Ромка злобно фыркнул.

— Скажи еще — к тридцати! А я сейчас жить хочу! Сейчас, понял?..

Что-то шевельнулось возле световодов, и все повернули головы — посмотреть, кто там еще пришел.

— А-а! Дорогая гостьюшка заявилась! — возликовал напевно Пузырек. — Никак доругиваться пожаловала?

Стриженая Клавка насупилась и твердым шагом подошла к честной компании. Спесиво отвернула нос.

— Ну, в общем, — сердито сказала она, так ни на кого и не взглянув, — я — то думала, там только одна стенка снаружи сломана, а там, оказывается, еще две внутренние.

— И чего? — с интересом спросил Пузырек.

— Пусть полностью ущерб возмещает! А то — ишь, деловой! Одну стенку оплатил, а другие две?

— Облезешь! — внятно выговорил Ромка. Вознегодовав, Клавка раздула грудную клетку.

— Ты поговори, поговори так со мной! — закричала она, углядев в сказанном намек на свою прическу. — Да я тебе в матери гожусь!

— Во блин! — подивился Ромка. — Еще одна в матери лезет! Сама сказала: в расчете. Все слышали. Вот Пузырек слышал… Ну и все!

— Так откуда же я знала, что внутри еще две стенки сломаны?!

— А меня это не колебает, — вконец распоясавшись, заявил Ромка. — Смотреть надо лучше!

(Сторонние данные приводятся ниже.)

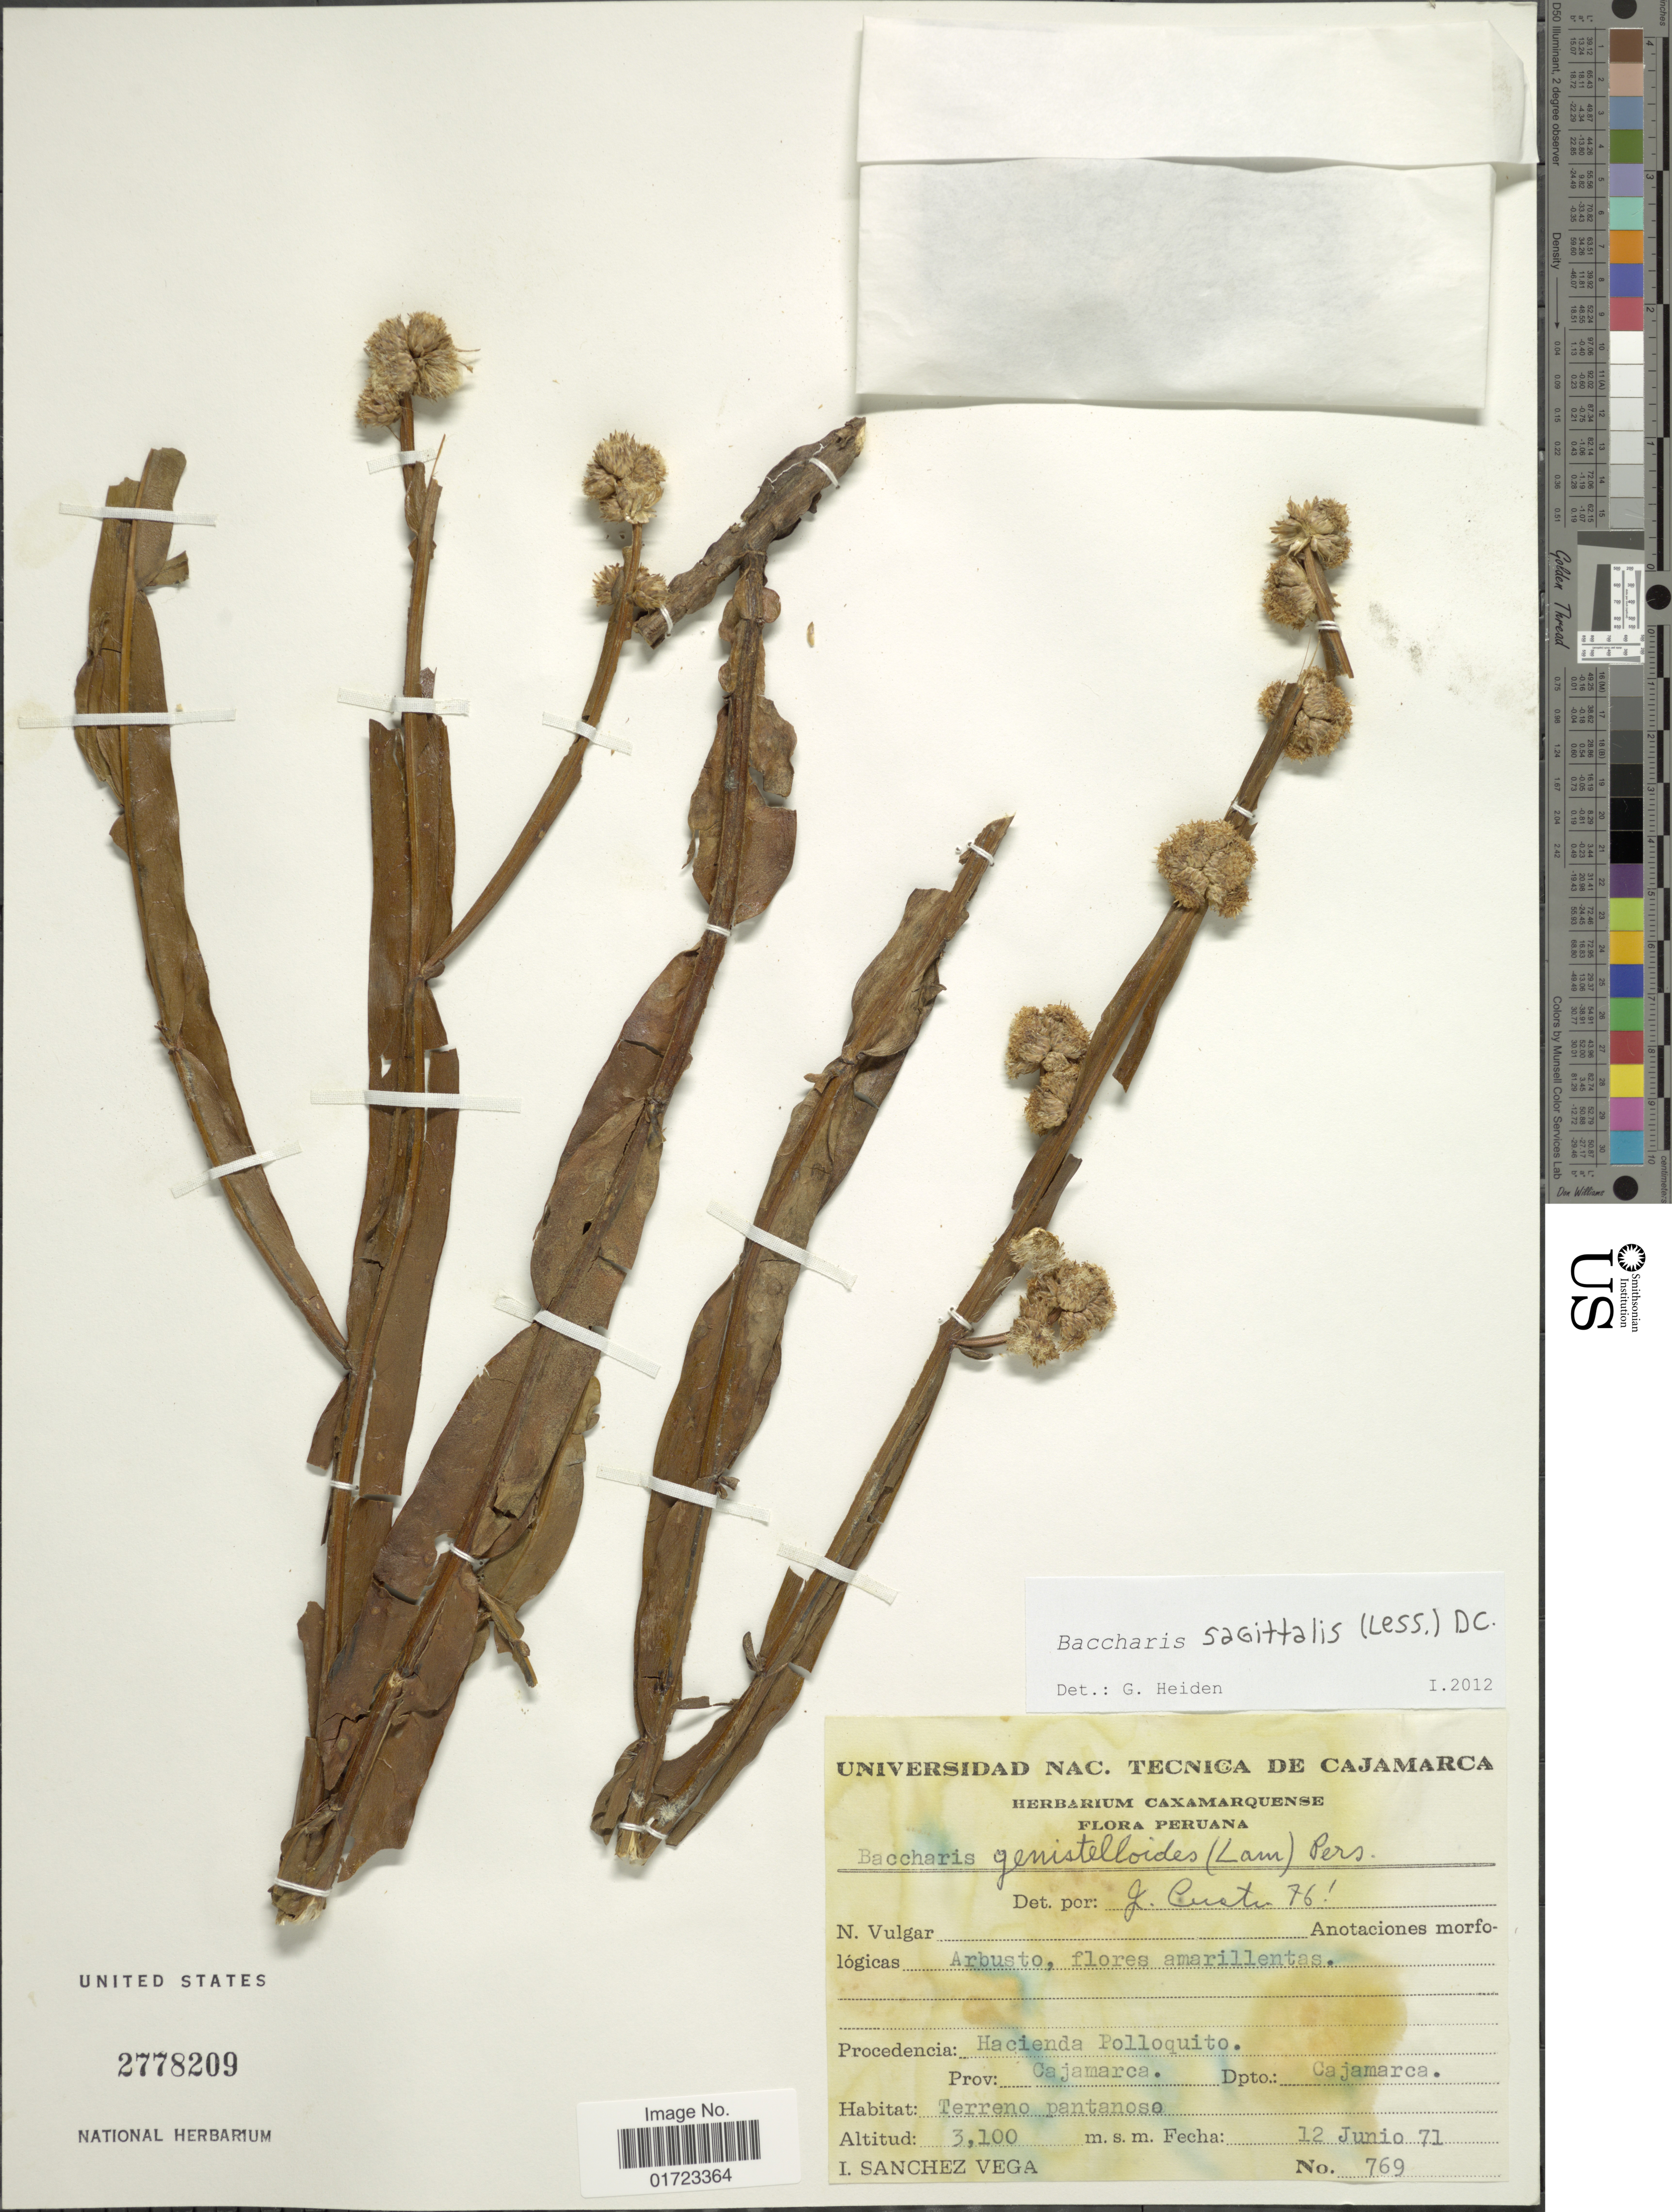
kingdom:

На несколько мгновений стриженная под ноль правдоискательница утратила дар речи. Привыкши терроризировать своей наглостью население маленькой мирной колонии, она, должно быть, не допускала и мысли, что в один прекрасный день летающая тарелка может доставить сюда еще большего наглеца.

Наконец, опомнившись, Клавка раскрыла рот, но накинулась почему-то не на Ромку, а на Пузырька с Василием.

— Мужчины, называется! — орала она. — Вместо того чтобы осадить, одернуть! Милиция, называется! На его глазах малолеток спаивают, а он сидит смотрит! Сколько он тебе налил, что ты сидишь смотришь?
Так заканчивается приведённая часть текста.